When Susanne Madsen told me she was going to write a book on project leadership, I couldn’t wait to get my hands on it. I was lucky enough to get an early copy of The Power of Project Leadership: 7 Keys to Help You Transform From Project Manager to Project Leader, and I devoured it in just a few days.

If the last few years have shown a shift of focus from processes to soft skills in the project management industry, Susanne’s new book is the manifesto that finally makes sense of it all. Mostly techies by nature and by trade, project managers are known for being extremely comfortable around hard facts and spreadsheets. As leadership and other softer skills are now expected of project management professionals, we lacked a go-to resource that would guide us through the transition.

No longer.

Susanne is brilliant in her strategy with this book. She first makes a case for a changing world, and places the project manager as uniquely equipped to not just endure these changes, but lead them. From there she takes us through what motivates and drives us as individuals, in a clever attempt to unveil who we really are. When we figure that out and see that we are placed in a changing world in search for leaders, she is there and ready to hand us the seven keys that we need for the transformation.

More keys include: Lead with vision; Improve and innovate; Empower the team.

As Liz Pearce, CEO of LiquidPlanner, puts it, ‘Enabling transparency across the project team and understanding what other teams are working on can mean the elimination of costly redundancies, the identification and exploitation of powerful new ideas and the facilitation of powerful cross-team collaboration’.

Starting with what I believe to be the most important point of the entire book, key number one is “Being Authentic.” Project managers deal with constraints, deadlines, conflict, change, and many other sources of stress that push us to act a certain way in order to maintain a sense of control. In the process, it’s easy to forget who we really are, and present a business persona to our team which is far removed from our true self.

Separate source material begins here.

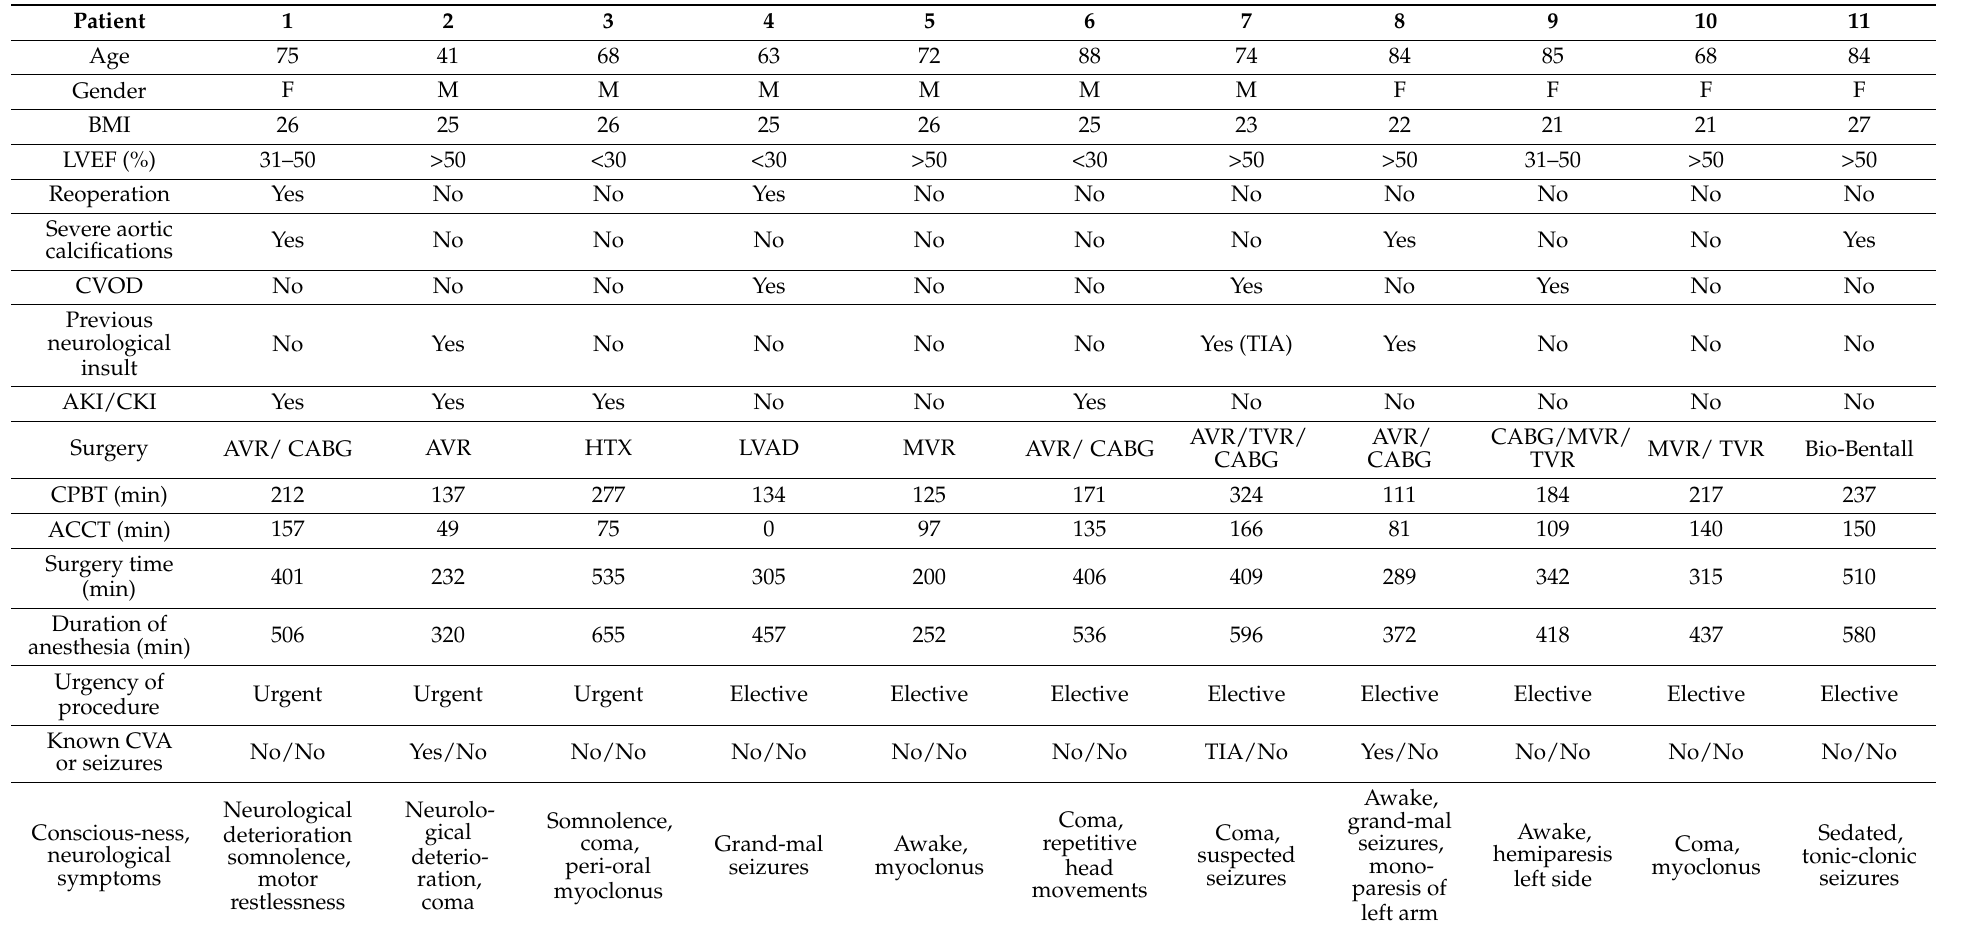
Table 2. Perioperative data from patients with confirmed de novo NCSE after cardiac surgery on cardiopulmonary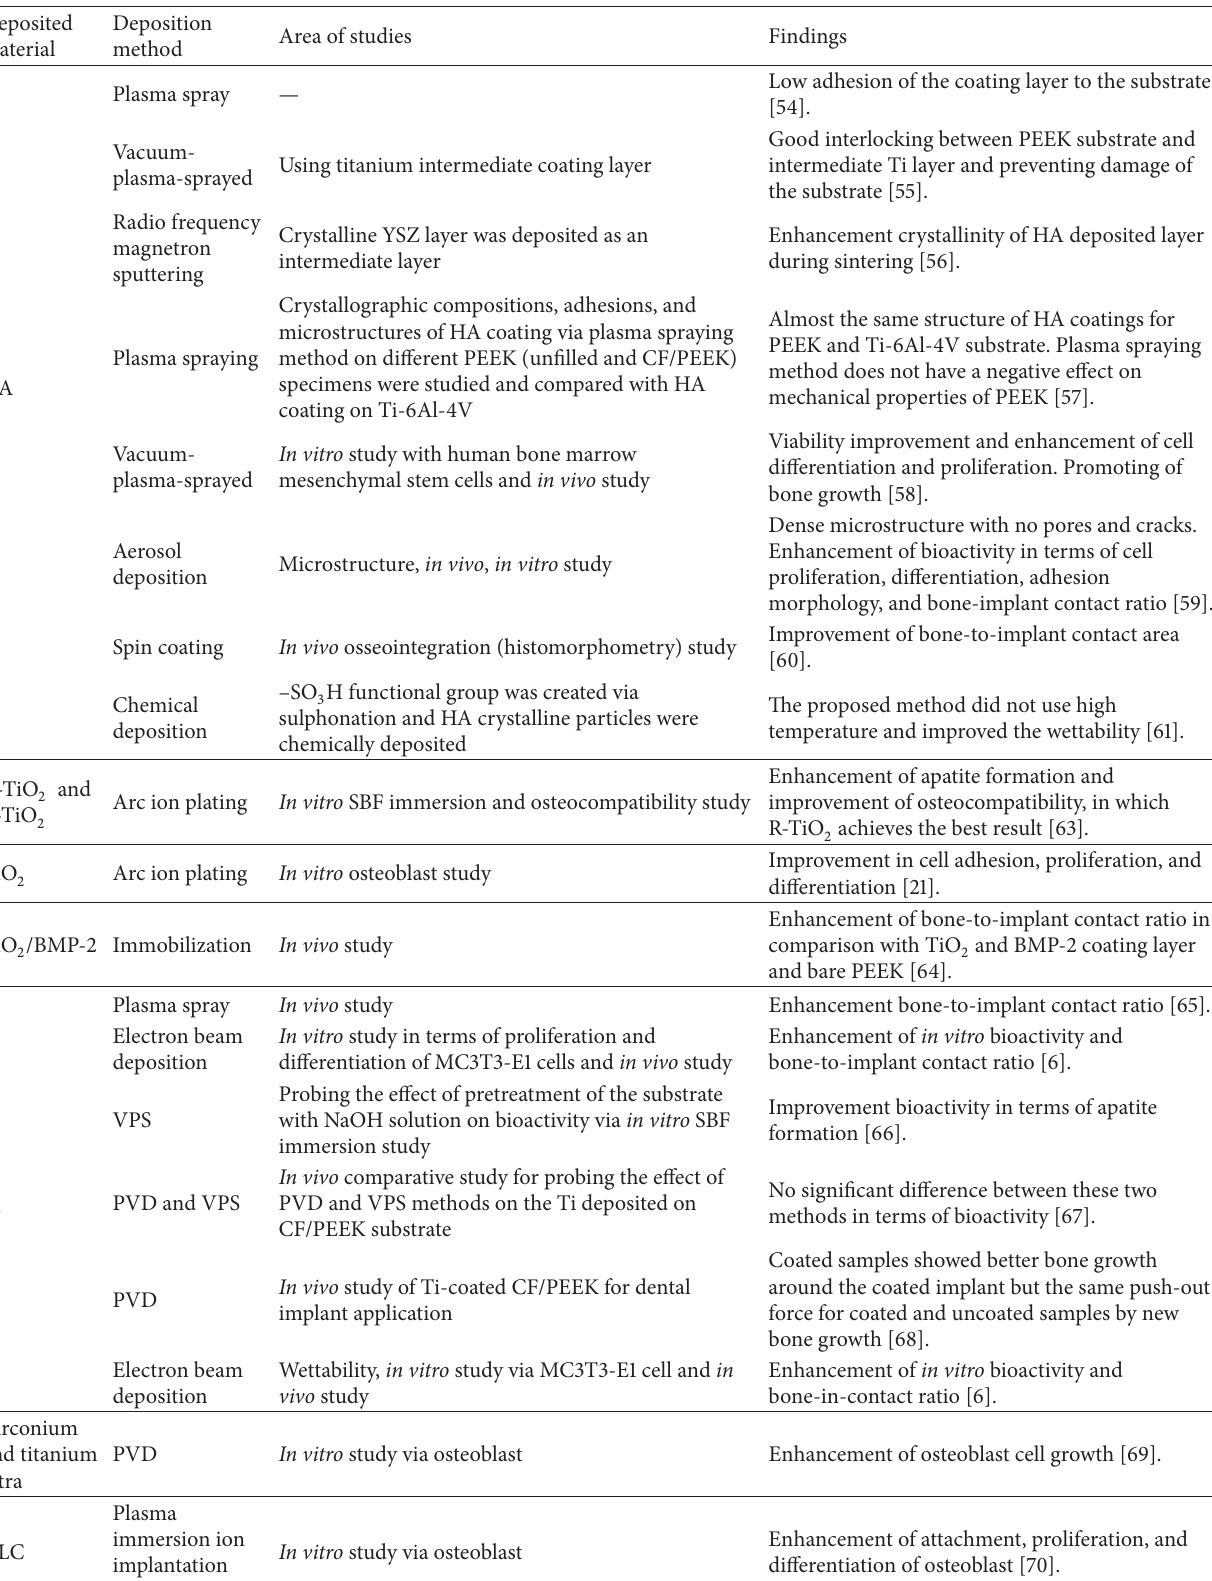
Table 3: Summary of the existing deposition methods/materials for improving PEEK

By confronting that issue right away, Susanne convincingly asks us to start looking inwards and sets the pace for the following six keys and the rest of the book. She also talks to other leaders and gets their insight, including LiquidPlanner’s CEO Liz Pearce.

But the true genius of The Power of Project Leadership is not Susanne’s ability to make a convincing case, but the fact that she took a subjective, hard-to-define topic, and broke it down into manageable chunks. By deconstructing leadership into seven key items, she effectively speaks to every project manager who is perhaps afraid to become a leader but understands requirements and milestones. In fact, she presents us with the tenets of a very nebulous, blurry-edged soft skill, all in the form of a checklist. Reading her book made this project manager feel both challenged and at home at the same time.

The Power of Project Leadership captures the essence of leadership, and serves it in a way that project managers are ready and eager to digest. It is a meaningful compilation of what you need to know if you want to move away from simple project management and into project leadership.